President Obama is planning to "scale up" the number of Syrian refugees admitted into the U.S. and is informing his administration to make preparations to allow in at least 10,000 displaced Syrians over the next fiscal year that begins Oct. 1.
The announcement came Thursday from White House spokesperson Josh Earnest during the daily press briefing. Earnest said the U.S. is on track to allow 1,500 Syrians by the end of current the fiscal year.
"The president has directed his team to scale up that number next year. And he's informed his team that he would like to accept – at least make preparations to accept at least 10,000 Syrian refugees next fiscal year."
Earnest acknowledged many of the refugees have been driven from their homes because of violence in Syria and the scale of the problem is significant. But Earnest added it's not feasible for millions of displaced Syrians to come to the United States.
"But what we can do is make sure that we are doing everything we can to try to provide for their basic needs. And that's why the United States has continued to be the largest donor of humanitarian assistance.
"We've offered that assistance to organizations that are serving the needs of Syrians inside of Syria who have been displaced. We're also providing financial assistance to organizations that are — that have set up refugee camps in places like Turkey and Lebanon and in Jordan."
The New York Times reports President Obama had come under increased pressure to show that the U.S. is joining European counterparts in efforts to help resettle refugees.

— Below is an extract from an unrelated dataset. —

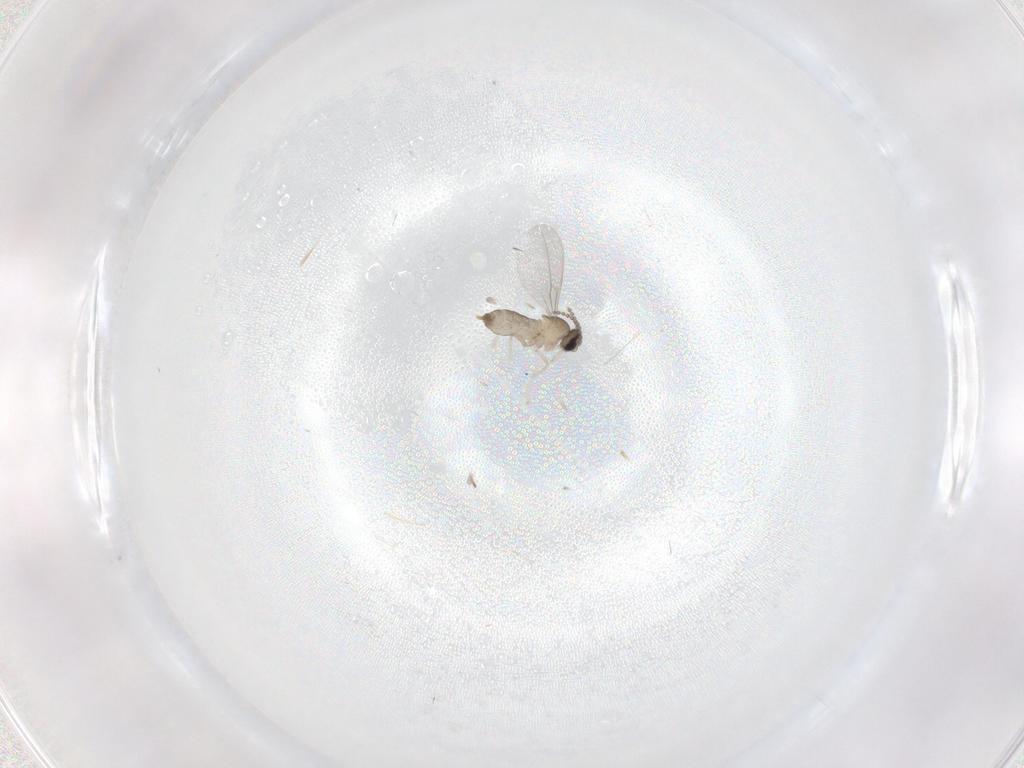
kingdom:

"Germany has talked about taking upward of 800,000, so by comparison the American effort would be relatively small. The State Department said yesterday that it usually takes 18 to 24 months for the Department of Homeland Security to determine if a refugee is eligible to be resettled here, after conducting checks of possible criminal or terrorist backgrounds. Since the beginning of the conflict in Syria more than four years ago the United States has taken only 1,300 refugees."
Earnest said the solution for the United States is to meet the most pressing need for the refugees, which includes providing basic medical care, shelter, food and water. But he also hinted that American assistance can only do so much.
"Ultimately, the situation will not be resolved until we can resolve the political crisis inside of Syria right now. That's what is fomenting the violence, that instability is ultimately the responsibility of President Assad."